*** Opening of SOURCE DATA ***

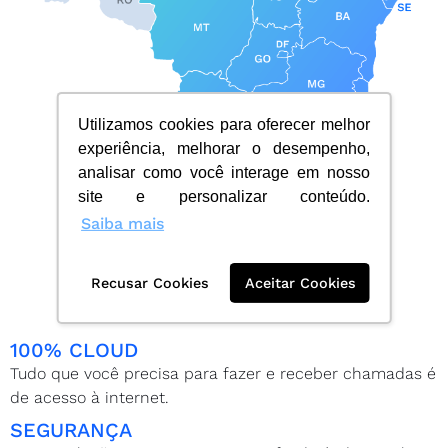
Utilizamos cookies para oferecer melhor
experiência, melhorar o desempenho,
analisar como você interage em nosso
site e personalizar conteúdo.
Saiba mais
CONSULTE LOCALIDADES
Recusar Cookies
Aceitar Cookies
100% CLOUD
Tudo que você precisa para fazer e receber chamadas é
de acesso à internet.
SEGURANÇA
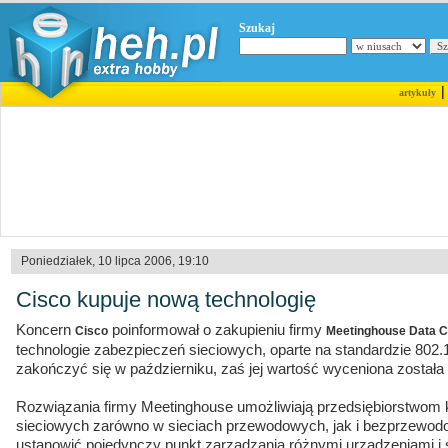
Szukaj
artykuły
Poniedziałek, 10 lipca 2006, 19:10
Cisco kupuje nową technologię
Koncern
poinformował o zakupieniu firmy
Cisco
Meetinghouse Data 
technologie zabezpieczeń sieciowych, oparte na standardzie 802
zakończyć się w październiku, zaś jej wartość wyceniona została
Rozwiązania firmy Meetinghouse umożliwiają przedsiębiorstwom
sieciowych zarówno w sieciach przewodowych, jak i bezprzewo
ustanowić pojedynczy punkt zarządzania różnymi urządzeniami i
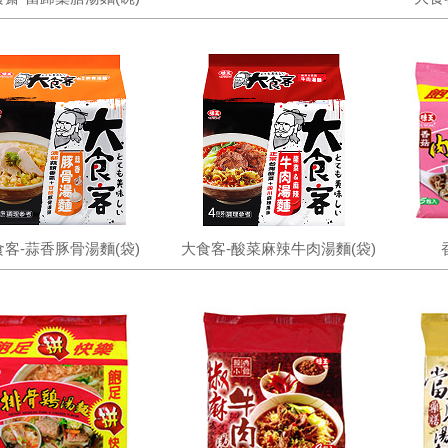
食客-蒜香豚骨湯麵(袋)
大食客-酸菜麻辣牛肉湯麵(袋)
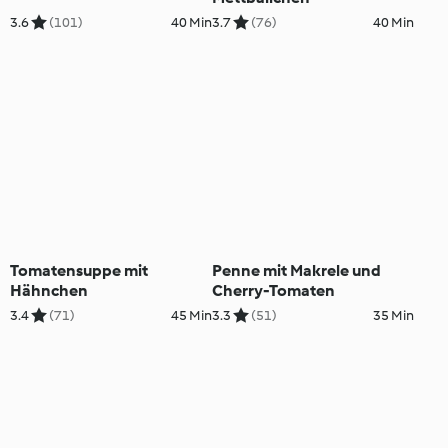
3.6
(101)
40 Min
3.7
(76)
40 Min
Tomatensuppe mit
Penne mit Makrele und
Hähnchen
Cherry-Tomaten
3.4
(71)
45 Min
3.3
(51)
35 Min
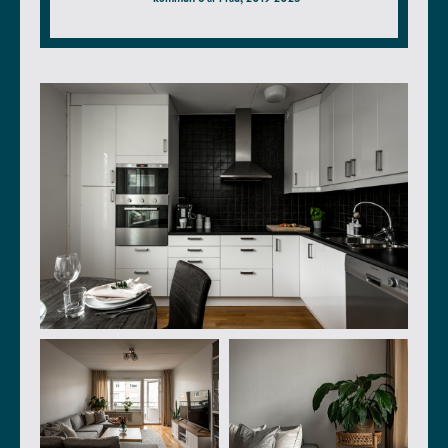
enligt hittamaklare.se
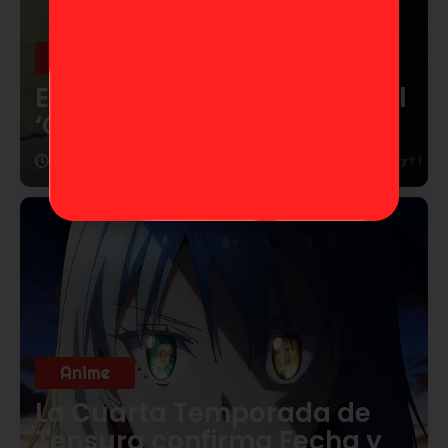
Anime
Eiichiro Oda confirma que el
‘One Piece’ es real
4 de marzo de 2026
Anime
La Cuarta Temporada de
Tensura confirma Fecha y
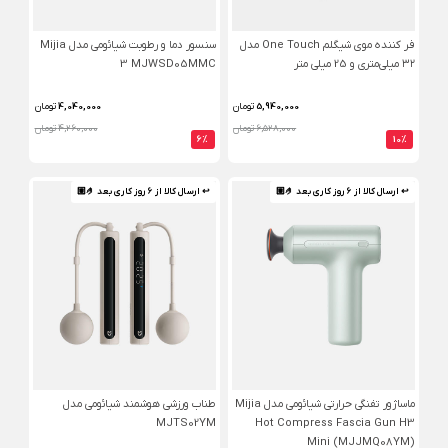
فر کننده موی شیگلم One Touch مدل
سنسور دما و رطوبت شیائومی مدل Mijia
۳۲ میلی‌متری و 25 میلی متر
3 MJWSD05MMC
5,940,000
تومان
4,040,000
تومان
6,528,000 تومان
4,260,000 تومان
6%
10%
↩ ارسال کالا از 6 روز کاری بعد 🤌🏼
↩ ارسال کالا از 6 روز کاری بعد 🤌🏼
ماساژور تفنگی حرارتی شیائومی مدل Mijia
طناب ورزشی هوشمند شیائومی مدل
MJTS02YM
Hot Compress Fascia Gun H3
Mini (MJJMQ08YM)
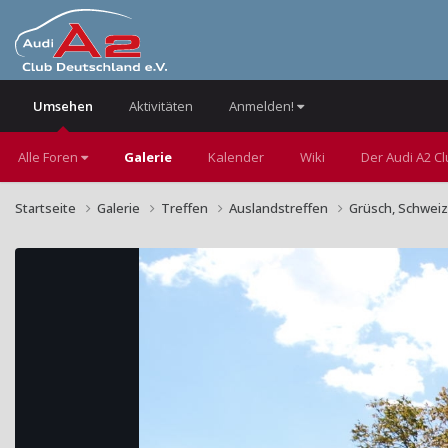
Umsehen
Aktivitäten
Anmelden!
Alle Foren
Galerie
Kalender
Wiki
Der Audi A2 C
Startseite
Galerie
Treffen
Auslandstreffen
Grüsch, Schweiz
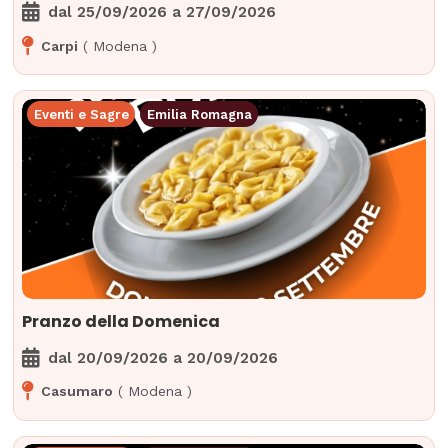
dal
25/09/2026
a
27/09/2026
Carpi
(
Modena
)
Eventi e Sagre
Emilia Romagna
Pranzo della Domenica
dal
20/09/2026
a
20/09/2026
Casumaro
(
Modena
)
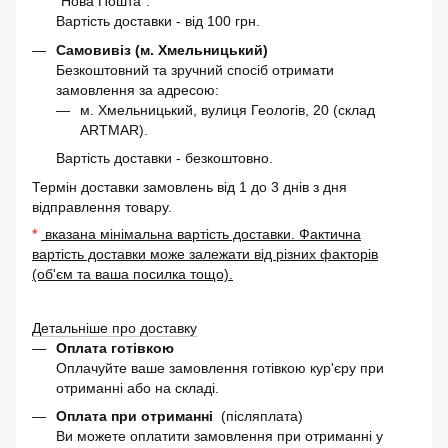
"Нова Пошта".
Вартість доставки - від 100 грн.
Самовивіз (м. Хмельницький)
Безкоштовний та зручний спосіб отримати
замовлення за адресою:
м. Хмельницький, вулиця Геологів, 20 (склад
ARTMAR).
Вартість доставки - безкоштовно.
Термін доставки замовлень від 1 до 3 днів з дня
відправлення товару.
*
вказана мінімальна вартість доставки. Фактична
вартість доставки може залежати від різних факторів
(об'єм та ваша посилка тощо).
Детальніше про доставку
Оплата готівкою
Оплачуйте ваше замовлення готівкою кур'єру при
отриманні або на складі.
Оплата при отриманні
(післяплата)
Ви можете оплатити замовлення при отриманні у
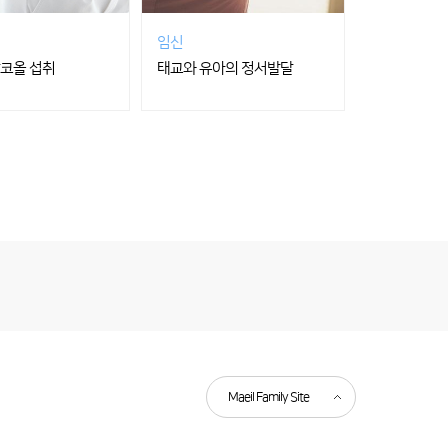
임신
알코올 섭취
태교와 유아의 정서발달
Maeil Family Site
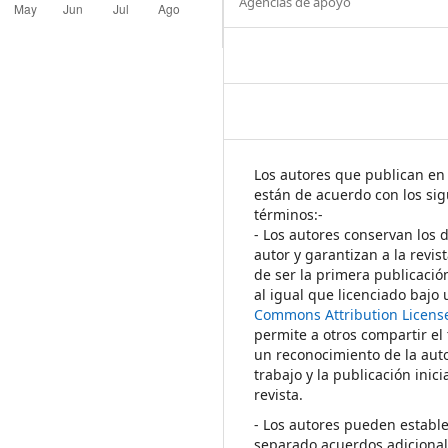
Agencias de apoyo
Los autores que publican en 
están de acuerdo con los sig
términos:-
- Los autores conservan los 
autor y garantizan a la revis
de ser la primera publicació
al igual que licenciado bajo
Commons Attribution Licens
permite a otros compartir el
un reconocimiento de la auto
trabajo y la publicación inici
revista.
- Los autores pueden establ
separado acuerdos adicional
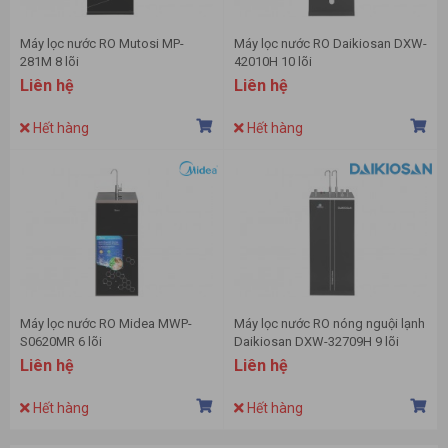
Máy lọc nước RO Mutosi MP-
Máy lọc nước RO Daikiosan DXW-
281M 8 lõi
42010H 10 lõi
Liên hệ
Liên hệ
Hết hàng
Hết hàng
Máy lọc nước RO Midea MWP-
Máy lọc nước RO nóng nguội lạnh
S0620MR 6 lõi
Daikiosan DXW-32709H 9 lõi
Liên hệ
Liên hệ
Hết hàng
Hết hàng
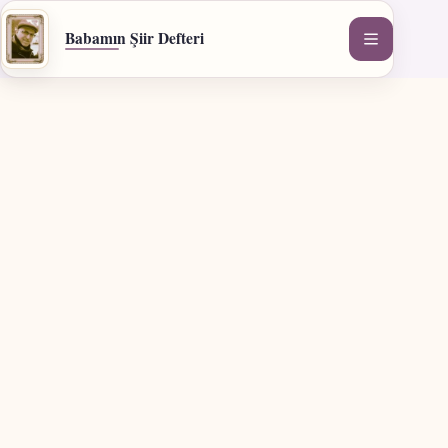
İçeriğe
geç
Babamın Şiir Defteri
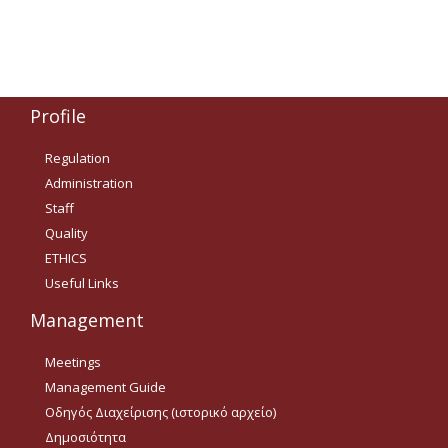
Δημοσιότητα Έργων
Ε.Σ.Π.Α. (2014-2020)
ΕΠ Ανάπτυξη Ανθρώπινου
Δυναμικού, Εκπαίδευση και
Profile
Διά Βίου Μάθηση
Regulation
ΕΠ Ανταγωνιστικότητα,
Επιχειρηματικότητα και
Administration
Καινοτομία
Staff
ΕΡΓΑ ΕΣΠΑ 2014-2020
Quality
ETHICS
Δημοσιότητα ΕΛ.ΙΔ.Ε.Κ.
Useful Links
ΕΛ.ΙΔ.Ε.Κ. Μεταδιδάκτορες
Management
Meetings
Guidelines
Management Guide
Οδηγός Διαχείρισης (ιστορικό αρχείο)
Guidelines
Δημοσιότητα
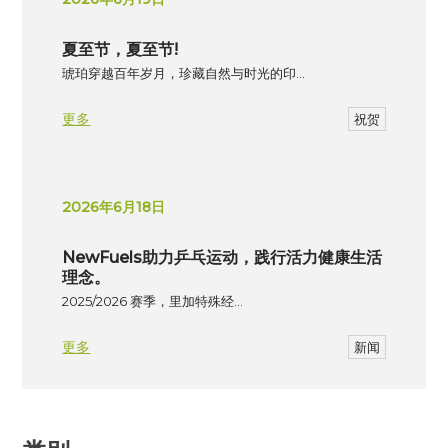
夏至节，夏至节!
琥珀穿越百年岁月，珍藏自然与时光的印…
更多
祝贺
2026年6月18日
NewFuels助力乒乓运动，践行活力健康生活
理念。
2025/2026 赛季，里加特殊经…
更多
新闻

*** Close of SOURCE DATA ***

WHAT IS REQUIRED
No image belongs in the copy. Transcribe the full listing verbatim.

ANSWER
Utilizamos cookies para oferecer melhor
experiência, melhorar o desempenho,
analisar como você interage em nosso
site e personalizar conteúdo.
Saiba mais
CONSULTE LOCALIDADES
Recusar Cookies
Aceitar Cookies
100% CLOUD
Tudo que você precisa para fazer e receber chamadas é
de acesso à internet.
SEGURANÇA
Szukaj
artykuły
Poniedziałek, 10 lipca 2006, 19:10
Cisco kupuje nową technologię
Koncern
poinformował o zakupieniu firmy
Cisco
Meetinghouse Data 
technologie zabezpieczeń sieciowych, oparte na standardzie 802
zakończyć się w październiku, zaś jej wartość wyceniona została
Rozwiązania firmy Meetinghouse umożliwiają przedsiębiorstwom
sieciowych zarówno w sieciach przewodowych, jak i bezprzewo
ustanowić pojedynczy punkt zarządzania różnymi urządzeniami i
食客-蒜香豚骨湯麵(袋)
大食客-酸菜麻辣牛肉湯麵(袋)
3.6
(101)
40 Min
3.7
(76)
40 Min
Tomatensuppe mit
Penne mit Makrele und
Hähnchen
Cherry-Tomaten
3.4
(71)
45 Min
3.3
(51)
35 Min
enligt hittamaklare.se
Anime
Eiichiro Oda confirma que el
‘One Piece’ es real
4 de marzo de 2026
Anime
La Cuarta Temporada de
Tensura confirma Fecha y
فر کننده موی شیگلم One Touch مدل
سنسور دما و رطوبت شیائومی مدل Mijia
۳۲ میلی‌متری و 25 میلی متر
3 MJWSD05MMC
5,940,000
تومان
4,040,000
تومان
6,528,000 تومان
4,260,000 تومان
6%
10%
↩ ارسال کالا از 6 روز کاری بعد 🤌🏼
↩ ارسال کالا از 6 روز کاری بعد 🤌🏼
ماساژور تفنگی حرارتی شیائومی مدل Mijia
طناب ورزشی هوشمند شیائومی مدل
MJTS02YM
Hot Compress Fascia Gun H3
Mini (MJJMQ08YM)
Umsehen
Aktivitäten
Anmelden!
Alle Foren
Galerie
Kalender
Wiki
Der Audi A2 C
Startseite
Galerie
Treffen
Auslandstreffen
Grüsch, Schweiz
dal
25/09/2026
a
27/09/2026
Carpi
(
Modena
)
Eventi e Sagre
Emilia Romagna
Pranzo della Domenica
dal
20/09/2026
a
20/09/2026
Casumaro
(
Modena
)
"Нова Пошта".
Вартість доставки - від 100 грн.
Самовивіз (м. Хмельницький)
Безкоштовний та зручний спосіб отримати
замовлення за адресою:
м. Хмельницький, вулиця Геологів, 20 (склад
ARTMAR).
Вартість доставки - безкоштовно.
Термін доставки замовлень від 1 до 3 днів з дня
відправлення товару.
*
вказана мінімальна вартість доставки. Фактична
вартість доставки може залежати від різних факторів
(об'єм та ваша посилка тощо).
Детальніше про доставку
Оплата готівкою
Оплачуйте ваше замовлення готівкою кур'єру при
отриманні або на складі.
Оплата при отриманні
(післяплата)
Ви можете оплатити замовлення при отриманні у
임신
알코올 섭취
태교와 유아의 정서발달
Maeil Family Site
Agencias de apoyo
Los autores que publican en 
están de acuerdo con los sig
términos:-
- Los autores conservan los 
autor y garantizan a la revis
de ser la primera publicació
al igual que licenciado bajo
Commons Attribution Licens
permite a otros compartir el
un reconocimiento de la auto
trabajo y la publicación inici
revista.
- Los autores pueden establ
separado acuerdos adicional
Máy lọc nước RO Mutosi MP-
Máy lọc nước RO Daikiosan DXW-
281M 8 lõi
42010H 10 lõi
Liên hệ
Liên hệ
Hết hàng
Hết hàng
Máy lọc nước RO Midea MWP-
Máy lọc nước RO nóng nguội lạnh
S0620MR 6 lõi
Daikiosan DXW-32709H 9 lõi
Liên hệ
Liên hệ
Hết hàng
Hết hàng
İçeriğe
geç
Babamın Şiir Defteri
Δημοσιότητα Έργων
Ε.Σ.Π.Α. (2014-2020)
ΕΠ Ανάπτυξη Ανθρώπινου
Δυναμικού, Εκπαίδευση και
Profile
Διά Βίου Μάθηση
Regulation
ΕΠ Ανταγωνιστικότητα,
Επιχειρηματικότητα και
Administration
Καινοτομία
Staff
ΕΡΓΑ ΕΣΠΑ 2014-2020
Quality
ETHICS
Δημοσιότητα ΕΛ.ΙΔ.Ε.Κ.
Useful Links
ΕΛ.ΙΔ.Ε.Κ. Μεταδιδάκτορες
Management
Meetings
Guidelines
Management Guide
Οδηγός Διαχείρισης (ιστορικό αρχείο)
Guidelines
Δημοσιότητα
夏至节，夏至节!
琥珀穿越百年岁月，珍藏自然与时光的印…
更多
祝贺
2026年6月18日
NewFuels助力乒乓运动，践行活力健康生活
理念。
2025/2026 赛季，里加特殊经…
更多
新闻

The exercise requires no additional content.